Start of Text under study
Oh and I'd also throw in effective .net - great internals explanation of .Net from Don Box.

I recently read Dreaming in Code and found it to be an interesting read. Perhaps more so since the day I started reading it Chandler 1.0 was released. Reading about the growing pains and mistakes of a project team of talented people trying to "change the world" gives you a lot to learn from. Also Scott brings up a lot of programmer lore and wisdom in between that's just an entertaining read.

Beautiful Code had one or two things that made me think differently, particularly the chapter on top down operator precedence.

K&R

@Juan: I know Juan, I know - but there are some things that can only be learned by actually getting down to the task at hand. Speaking in abstract ideals all day simply makes you into an academic. It's in the application of the abstract that we truly grok the reason for their existence. :P

@Keith: Great mention of "The Inmates are Running the Asylum" by Alan Cooper - an eye opener for certain, any developer that has worked with me since I read that book has heard me mention the ideas it espouses. +1

I found the The Algorithm Design Manual to be a very beneficial read. I also highly recommend Programming Pearls.

This one isnt really a book for the beginning programmer, but if you're looking for SOA design books, then SOA in Practice: The Art of Distributed System Design is for you.

For me it was Design Patterns Explained it provided an 'Oh that's how it works' moment for me in regards to design patterns and has been very useful when teaching design patterns to others.
End of Text under study
Start of Dataset content
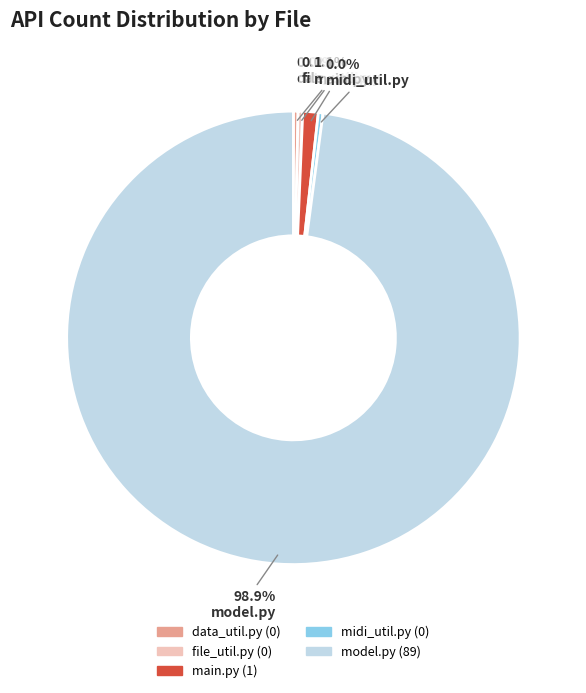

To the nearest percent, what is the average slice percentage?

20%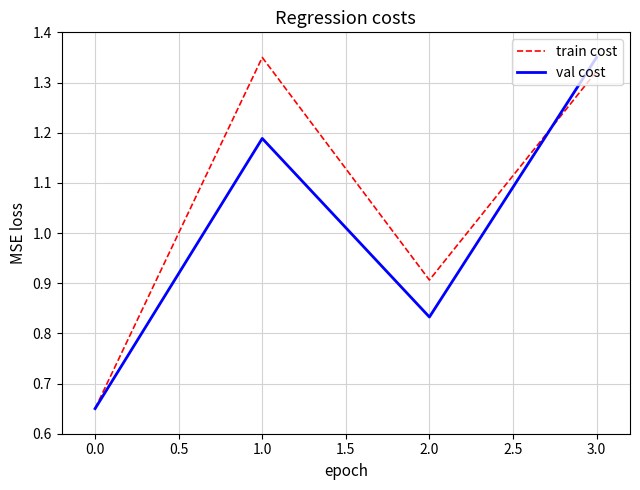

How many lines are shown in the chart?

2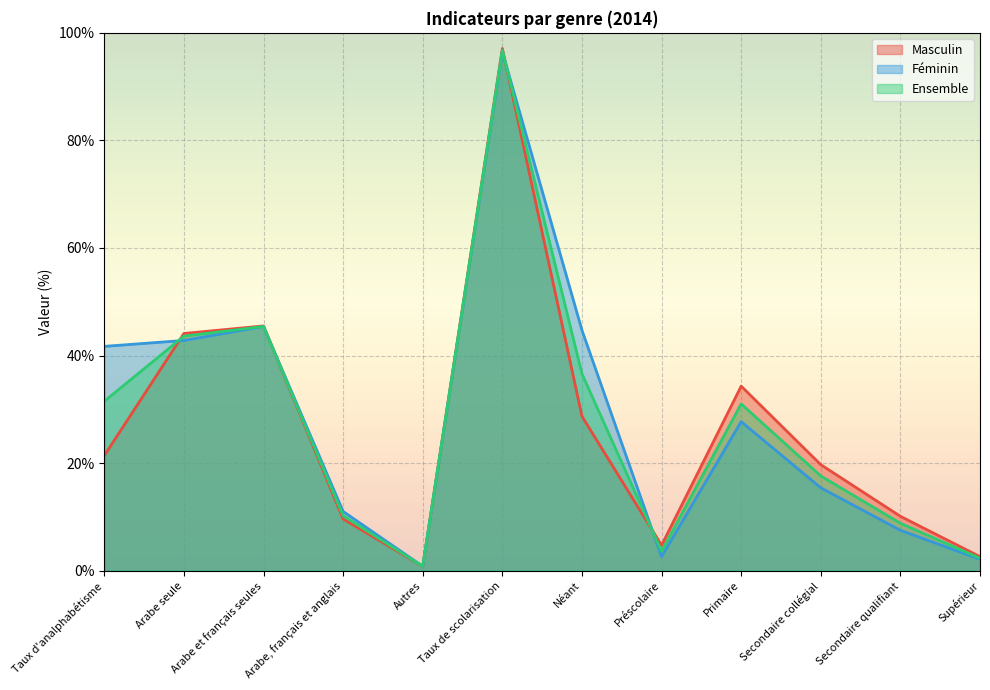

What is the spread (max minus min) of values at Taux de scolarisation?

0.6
End of Dataset content
Start of Dataset content
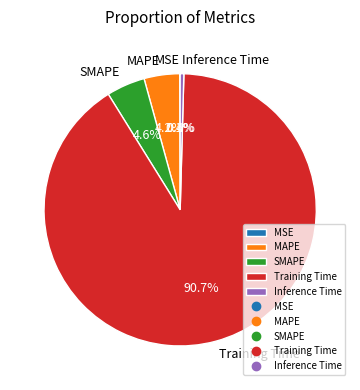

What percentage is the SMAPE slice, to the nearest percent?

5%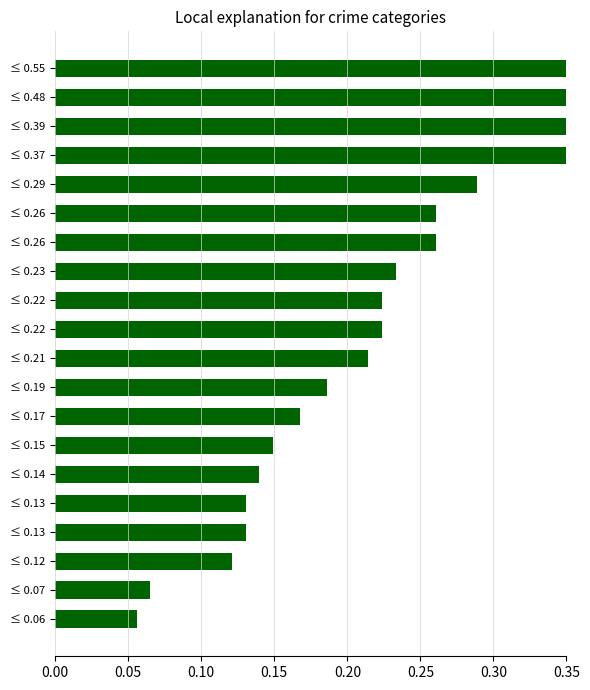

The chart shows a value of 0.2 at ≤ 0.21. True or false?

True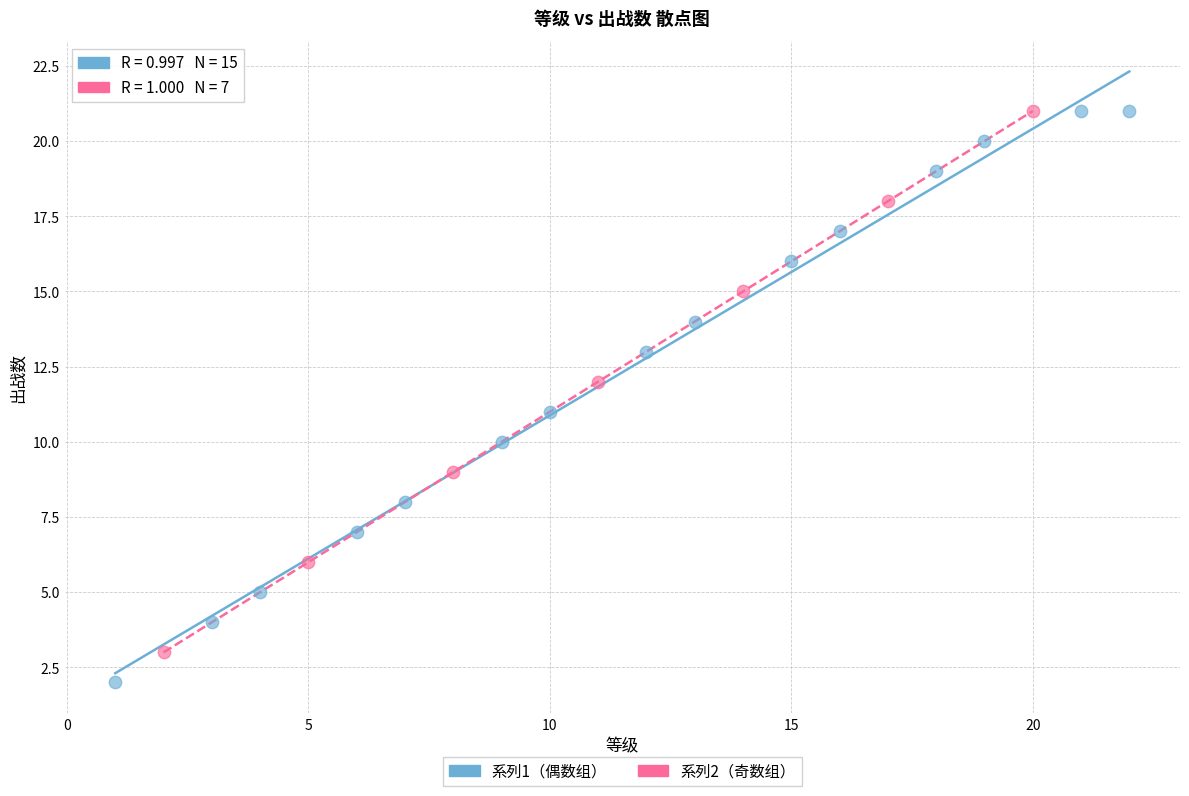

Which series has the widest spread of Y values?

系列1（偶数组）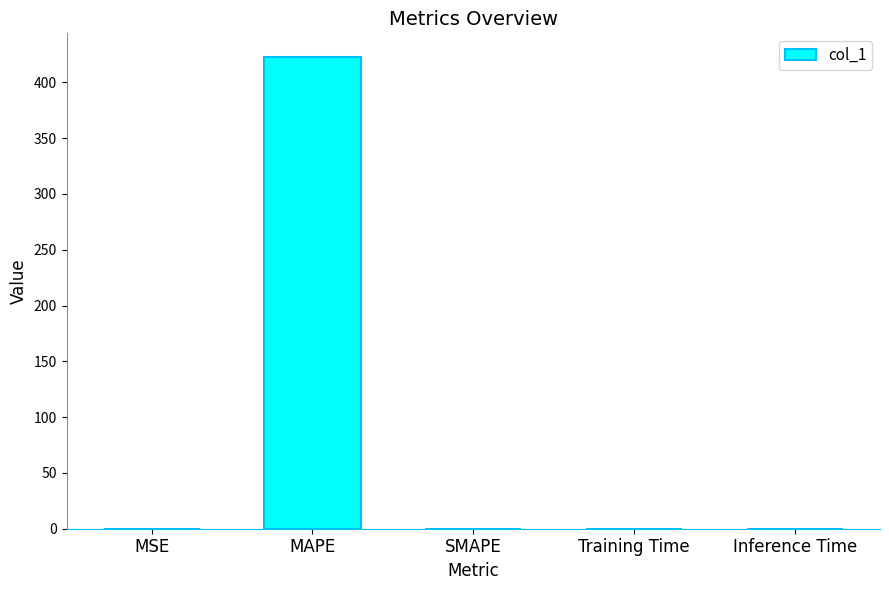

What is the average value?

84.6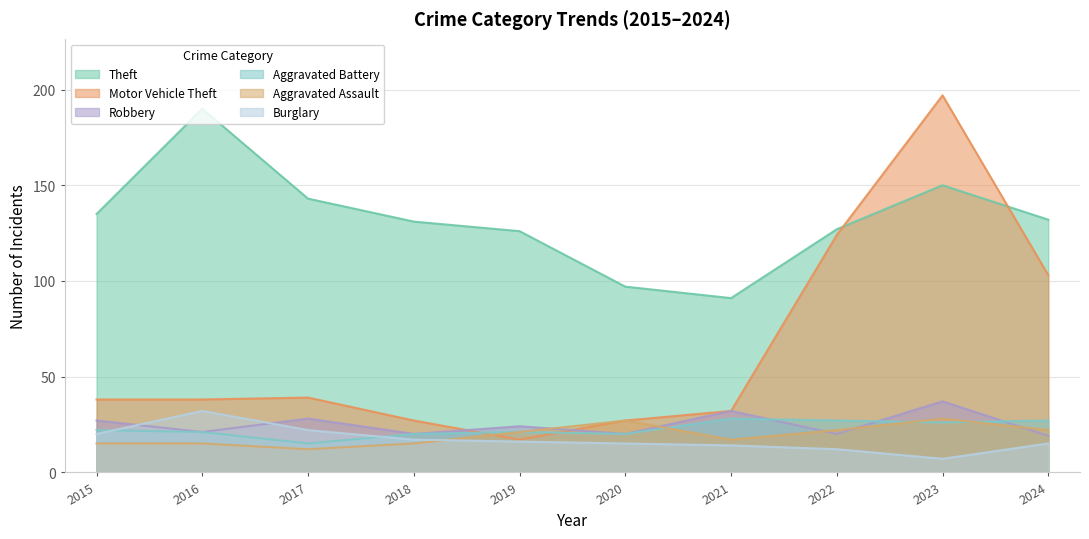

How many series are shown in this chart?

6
End of Dataset content
What to do:
1) In the programming book recommendations, which chapter of Beautiful Code does the writer single out?
2) Continue the programming book recommendations after their last sentence.

Outputs in order:
1) The chapter on top down operator precedence.

2)
Code Craft by Pete Goodliffe is a good read!

Code Craft

The first book that made a real impact on me was Mastering Turbo Assembler by Tom Swan.

Other books that have had an impact was Just For Fun by Linus Torvalds and David Diamond and of course The Pragmatic Programmer by Andrew Hunt and David Thomas.

In addition to other people's suggestions, I'd recommend either acquiring a copy of SICP, or reading it online. It's one of the few books that I've read that I feel greatly increased my skill in designing software, particularly in creating good abstraction layers.

A book that is not directly related to programming, but is also a good read for programmers (IMO) is Concrete Mathematics. Most, if not all of the topics in it are useful for programmers to know about, and it does a better job of explaining things than any other math book I've read to date.

For me "Memory as a programming concept in C and C++" really opened my eyes to how memory management really works. If you're a C or C++ developer I consider it a must read. You will defiantly learn something or remember things you might have forgotten along the way.

http://www.amazon.com/Memory-Programming-Concept-C/dp/0521520436

Agile Software Development with Scrum by Ken Schwaber and Mike Beedle.

I used this book as the starting point to understanding Agile development.

Systemantics: How Systems Work and Especially How They Fail. Get it used cheap. But you might not get the humor until you've worked on a few failed projects.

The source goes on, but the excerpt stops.